There are too many stories about a mother being publicly shamed for breastfeeding her child in public. Is this practice really wrong, or are people getting it all wrong? Let us discuss it!
According to Edinburgh Live, Gemma Balmbra, 26, was told to “cover-up” by a female staff member at an Asda store in Edinburgh when she breastfed her crying six-week-old baby at the checkout.
Following the incident, the 26-year-old was left “shaking with rage” and, after filing a complaint, received an apology from Asda, which stressed that its breastfeeding policy was not followed in this instance.
“We have spoken to Gemma and reassured her that we are looking into this with the Straiton store and we will remind our colleagues of our policy on breastfeeding in our stores,” an Asda spokesperson said.

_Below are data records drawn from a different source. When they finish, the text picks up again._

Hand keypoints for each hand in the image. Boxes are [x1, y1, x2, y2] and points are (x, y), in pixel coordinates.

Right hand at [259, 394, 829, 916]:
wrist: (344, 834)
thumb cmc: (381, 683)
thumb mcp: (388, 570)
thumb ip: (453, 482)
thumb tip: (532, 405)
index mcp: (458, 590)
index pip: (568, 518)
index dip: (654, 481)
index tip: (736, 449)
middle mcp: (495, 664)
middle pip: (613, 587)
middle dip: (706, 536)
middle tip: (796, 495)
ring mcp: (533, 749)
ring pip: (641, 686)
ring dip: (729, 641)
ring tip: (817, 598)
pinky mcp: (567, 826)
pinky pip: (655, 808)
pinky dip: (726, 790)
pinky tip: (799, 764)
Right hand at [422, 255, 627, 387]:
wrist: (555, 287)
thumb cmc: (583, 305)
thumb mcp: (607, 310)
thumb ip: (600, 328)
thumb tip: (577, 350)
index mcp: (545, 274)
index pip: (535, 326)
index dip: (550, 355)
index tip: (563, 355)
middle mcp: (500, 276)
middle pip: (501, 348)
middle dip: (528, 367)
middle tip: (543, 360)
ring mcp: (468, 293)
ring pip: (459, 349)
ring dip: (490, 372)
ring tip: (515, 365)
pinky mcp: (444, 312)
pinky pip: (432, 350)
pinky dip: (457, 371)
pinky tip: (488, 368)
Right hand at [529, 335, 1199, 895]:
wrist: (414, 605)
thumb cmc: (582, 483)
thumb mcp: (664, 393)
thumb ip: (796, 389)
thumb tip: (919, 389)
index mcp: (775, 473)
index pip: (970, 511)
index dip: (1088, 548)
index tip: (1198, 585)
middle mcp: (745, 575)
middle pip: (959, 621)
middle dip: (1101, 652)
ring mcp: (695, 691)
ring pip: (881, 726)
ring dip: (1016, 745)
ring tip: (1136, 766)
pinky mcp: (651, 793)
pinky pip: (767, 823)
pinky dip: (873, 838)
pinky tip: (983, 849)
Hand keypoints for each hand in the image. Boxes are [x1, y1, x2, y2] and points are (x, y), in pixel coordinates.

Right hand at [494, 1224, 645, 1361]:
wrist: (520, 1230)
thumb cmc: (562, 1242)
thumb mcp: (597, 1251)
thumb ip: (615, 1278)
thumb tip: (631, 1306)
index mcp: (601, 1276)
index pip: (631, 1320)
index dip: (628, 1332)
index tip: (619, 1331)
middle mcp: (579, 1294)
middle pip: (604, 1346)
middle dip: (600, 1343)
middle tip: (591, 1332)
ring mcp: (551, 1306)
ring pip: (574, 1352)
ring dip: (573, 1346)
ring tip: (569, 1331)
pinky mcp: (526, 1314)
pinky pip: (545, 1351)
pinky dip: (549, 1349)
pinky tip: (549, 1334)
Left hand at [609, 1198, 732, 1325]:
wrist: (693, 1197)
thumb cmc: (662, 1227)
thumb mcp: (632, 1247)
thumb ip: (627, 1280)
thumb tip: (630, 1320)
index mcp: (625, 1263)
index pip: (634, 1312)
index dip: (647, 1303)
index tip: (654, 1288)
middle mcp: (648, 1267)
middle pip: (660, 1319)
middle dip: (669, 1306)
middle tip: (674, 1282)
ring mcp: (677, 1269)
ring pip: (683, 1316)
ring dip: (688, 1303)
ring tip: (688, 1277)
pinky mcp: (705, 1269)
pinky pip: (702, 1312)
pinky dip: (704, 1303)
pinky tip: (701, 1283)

Balmbra’s story, unfortunately, is not unique. Every week, it seems like a new article is published about a parent being shamed for breastfeeding in public. So the question is, why do some people still have a problem with it?
Breastfeeding mothers are legally permitted to do so in public, whether in a café, shop, library, or on public transportation, and it is discrimination to treat a woman unfavourably if she is doing so, according to The Equality Act.
Nonetheless, they are subjected to comments or unwanted attention that make them feel uncomfortable or embarrassed for feeding their babies in what is, after all, one of the most natural acts between a mother and her child.
Caroline Marshall was breastfeeding her six-week-old baby near the back of her church when a female choir member suggested she could go and feed her baby in the children’s play area.
“At first I was surprised! Of course, a little angry,” says Marshall. “But then I actually felt sad for her – it was another woman and perhaps she just didn’t understand we are trying to make feeding in public so much more normalised now.”
A survey by NHS Start4Life suggests 72% of people say they support women breastfeeding in public. A majority, yes. But when you break the stats down, it means roughly one in four people (the remaining 27%) still take issue with it.
Here is what the problem is.
Both experts and studies unanimously agree it’s mostly to do with the sexualisation of women’s breasts.
“Some people are uncomfortable with public breastfeeding because we’re conditioned to see breasts as sexual objects first and foremost,” Dr Kimberly Jamie, associate professor in the department of sociology at Durham University said.
“But mothers are expected to be pure, asexual, even virginal.”
On top of that, society is only conditioned to see the ‘right type’ of breasts in this sexualised way.
Breasts are all around us in magazines and on screens, but not saggy, uneven, scarred or lumpy breasts – “and most definitely not lactating breasts,” Dr Jamie explains. Breastfeeding in public disrupts this sexualised narrative. Add a baby into the mix and it further complicates the issue.